La terza sezione è la più corposa, costruita assemblando numerose sillogi e aperta a un confronto costruttivo con l’alterità, anche nella polemica indignata nei riguardi di un mondo sempre più contaminato. Gli strali di Castronuovo colpiscono la politica verbosa e inconcludente, le imposizioni di un falso cristianesimo, lo sfruttamento dei migranti, il razzismo, l’inquinamento, rasserenandosi solo nell’osservazione di cielo e mare, e nel desiderio di recuperare un rapporto paritario con la donna desiderata, in un abbandono reciproco al piacere sessuale.
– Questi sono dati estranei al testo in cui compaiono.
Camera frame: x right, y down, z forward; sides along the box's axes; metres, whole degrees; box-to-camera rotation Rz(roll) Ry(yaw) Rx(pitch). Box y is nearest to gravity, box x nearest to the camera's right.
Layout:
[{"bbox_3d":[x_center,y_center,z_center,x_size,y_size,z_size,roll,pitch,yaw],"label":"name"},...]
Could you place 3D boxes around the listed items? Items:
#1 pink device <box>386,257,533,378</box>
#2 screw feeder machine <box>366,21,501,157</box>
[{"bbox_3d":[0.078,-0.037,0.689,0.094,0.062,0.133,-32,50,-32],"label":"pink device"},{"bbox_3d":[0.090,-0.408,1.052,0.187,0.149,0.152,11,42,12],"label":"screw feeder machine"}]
La croce versa rivela ancora un patimento psicologico (“il gran ritorno degli attacchi / di panico che rimontano come una carovana d’elefanti”), ma rimane comunque il capitolo più distesamente rischiarato del libro.
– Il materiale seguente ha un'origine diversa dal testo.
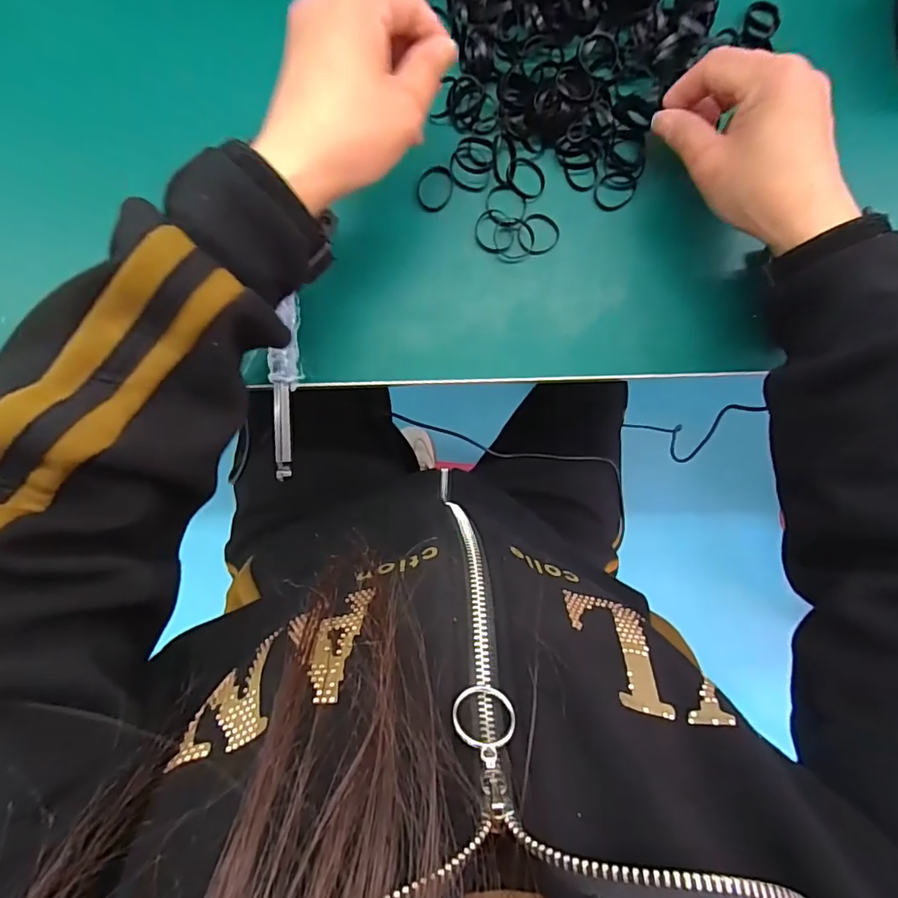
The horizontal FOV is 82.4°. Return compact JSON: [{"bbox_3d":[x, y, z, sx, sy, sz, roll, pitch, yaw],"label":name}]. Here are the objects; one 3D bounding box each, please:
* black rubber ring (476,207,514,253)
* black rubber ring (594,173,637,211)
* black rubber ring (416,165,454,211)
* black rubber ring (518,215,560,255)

Prima di passare al commento di Bugiardino (2020-2023), che l’autore definisce “la miglior cosa scritta in vent’anni”, è opportuno segnalare la delicatezza dei versi inediti conclusivi de La giostra d’inverno, dedicati all’osservazione di un campo nomade (richiamato dalla bella foto di copertina), che nello squallore di strade fangose, roulotte scassate, donne e bambini infreddoliti, uomini intenti all’allestimento di un circo, riportano alla luce sensazioni infantili rimosse perché avvilenti. Il bugiardino che accompagna ogni confezione di medicinali offrendo indicazioni sull’uso, è metafora dei segnali forniti al lettore per introdurlo alla non facile decifrazione della parola poetica. Ma “i libri sono sbarre di un carcere / che non apre a nessun universo”, e “la presunzione di capire l’astratto / di spiegarne il senso se non di darne definizione / certa / è un piedistallo fallimentare / spruzzato di elogi da copertina”. Sembra la capitolazione di ogni impegno intellettuale, e della funzione stessa del poeta. Tuttavia è necessario “lasciare che la purezza / si faccia fiume tra le sillabe / che converta lo sporco delle virgole”, e Castronuovo infine non abdica al suo ruolo, deciso a “riabilitarsi alla scrittura” producendo versi nuovi, estranei a tradizioni collaudate in cui “la rima / baciata è uno stupro”, e invece vada abolita l’illusione del messaggio: “Sto eliminando il tu dal verbo / per dare spazio a nuove immagini / ma nulla resterà che rifugiarsi nella propria voce”. Se ciò che resta è un soliloquio privo di interlocutori, che almeno la visione sia danza, vibrazione di luci e suoni, percezione di una lacerazione traumatica da cui possa erompere una rinnovata energia, capace di guarire le ferite della mente e di un linguaggio convenzionale e abusato.